Lascia ch’io piangaこれも、良くなりました。
2曲とも、全体に口を開け過ぎないことと、下顎を前に出さないことを徹底すると、更に良くなるでしょう。

HA

椿姫からAddio del passato
とても良く歌えていました。
ピアノ伴奏を弾きながら感じたのは、イタリア語の抑揚が平面的であることでした。
イタリア語の本来のアクセントと、楽譜が強調しているマルカート記号の場所、この2つの要素を更に強調して歌えると、
よりヴェルディのアリアらしさが出て来ると感じました。
今は、動画で名人たちの歌がいくらでも聴けますから、そういう面を楽譜を見ながら聴いてチェックして見ると良いでしょう。

Il bacio
彼女の十八番ですね。良く歌えています。
声量も充分あると感じられる出来でした。

ドナウディのAmorosi miei giorni
これは、音域が低いせいか中低音の声がもぐってしまうか、スカスカします。
この辺りの音域の声の密度が高くなり、ピッチも高く出来ると、声全体がかなり改善されると思います。
恐らく高音も変わるでしょう。

Ah mio cor
良く歌えています。

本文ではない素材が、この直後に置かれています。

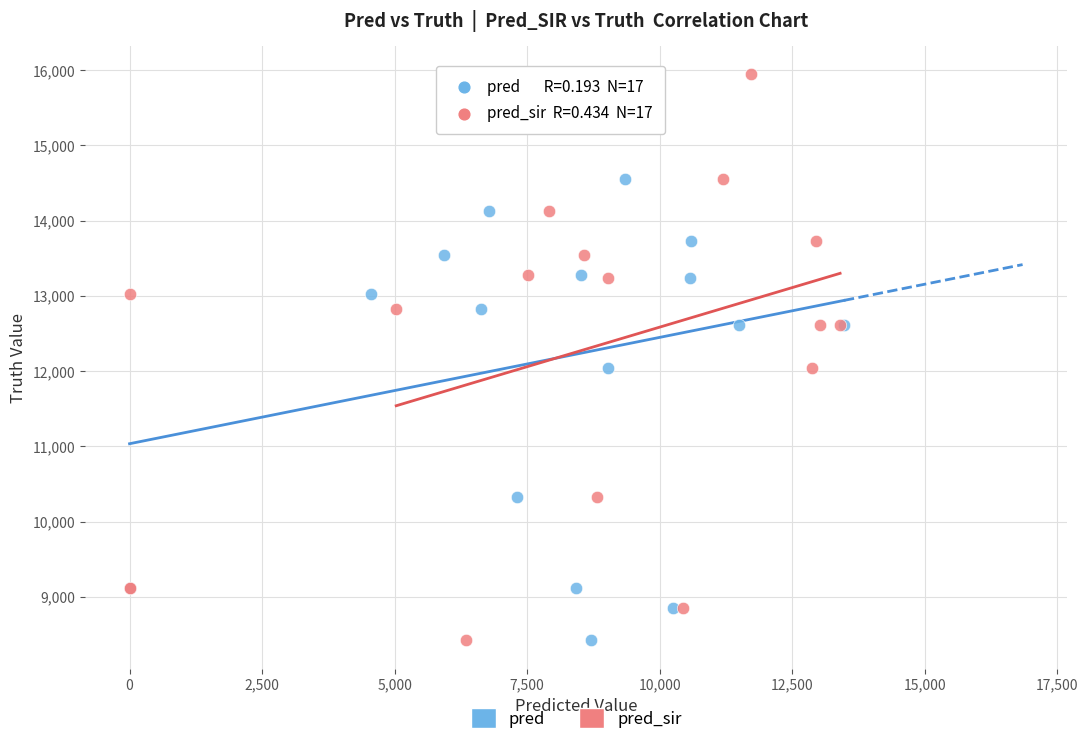

What are all the series names shown in the legend?

pred, pred_sir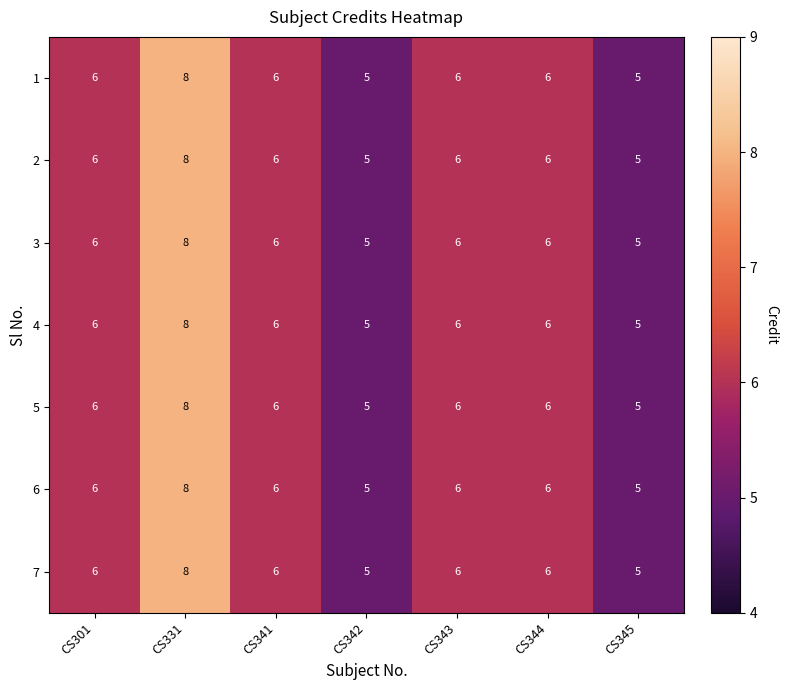

What is the smallest value displayed?

5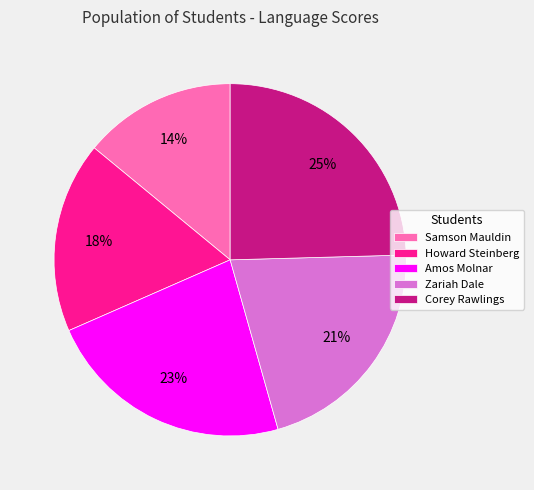

Is Amos Molnar the majority of the pie?

No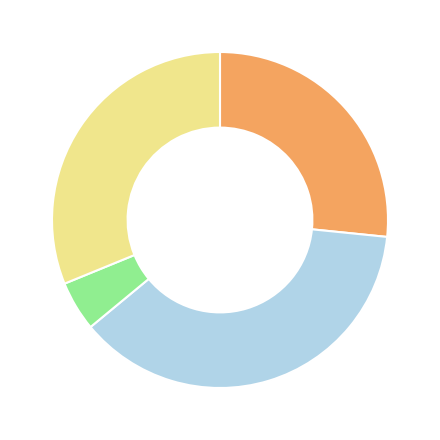

Does any single category account for the majority?

No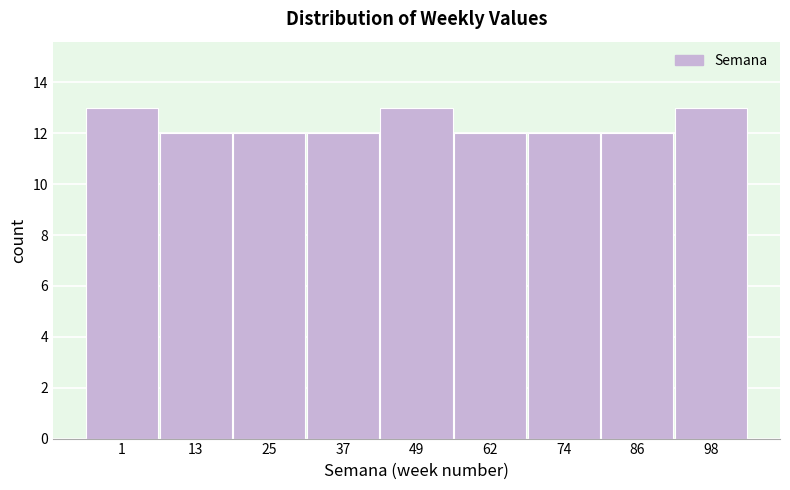

Reading left to right, list all the values displayed in this chart.

13	12	12	12	13	12	12	12	13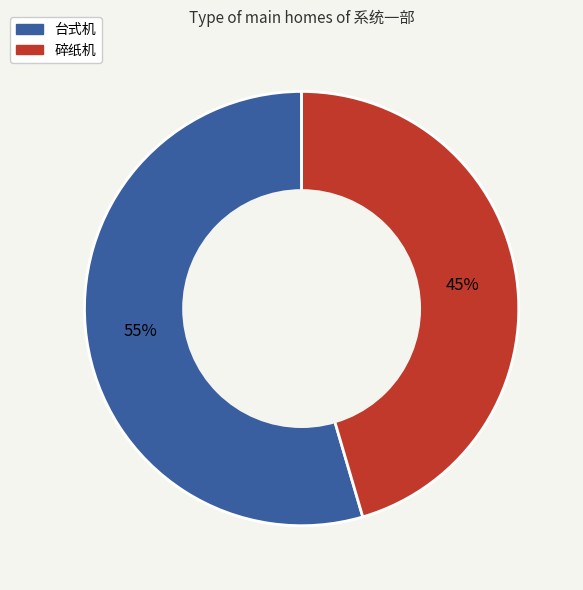

Is there any slice that represents more than half of the pie?

Yes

あとはイタリア語の抑揚がはっきり出せると、本格的な演奏に近づくと感じました。
イタリア語の朗読を薦めます。

SNM

からたちの花
3拍子と2拍子の組み合わせのリズムが明快になり、リズム感が安定しました。
また、特に後半のPPの声が抑制が効いて来ました。
この調子で更に抑制出来ると、かなり効果的です。
Mf~Fの声も明るくて良いです。
更に全体の強弱の違いを良く検証して実現してください。

ラフマニノフのヴォカリーズ
やはり響きがもう少し高く集まって欲しいと感じたので、ハミングを少しやってから、母音に変換する方法を練習して見ました。
また、母音も、子音を付けることで鼻腔に集まるように意識出来る方法を取り入れて見ました。
カディスの娘
これも勉強されたのでしょうか?前回に比して譜読みも進んだせいか、とても良かったです。
声質が、彼女が本来持っている良さが全面に出ています。
最後の最高音は、焦らず歌いこみながら伸ばして行けば大丈夫!

グノー「おいで!芝生は緑だから」
これも声が明るくピッチが良くなっています。

プッチーニ、ジャンニ・スキッキ「私のお父様」
フランス的な自然さから、一気にイタリアのベルカントの表現に変わったのは見事でした。
あまり様式的にならずに、素直にメロディの良さを歌っていた、カディスの娘、のように歌う方法もありではないか?と感じさせるものがありました。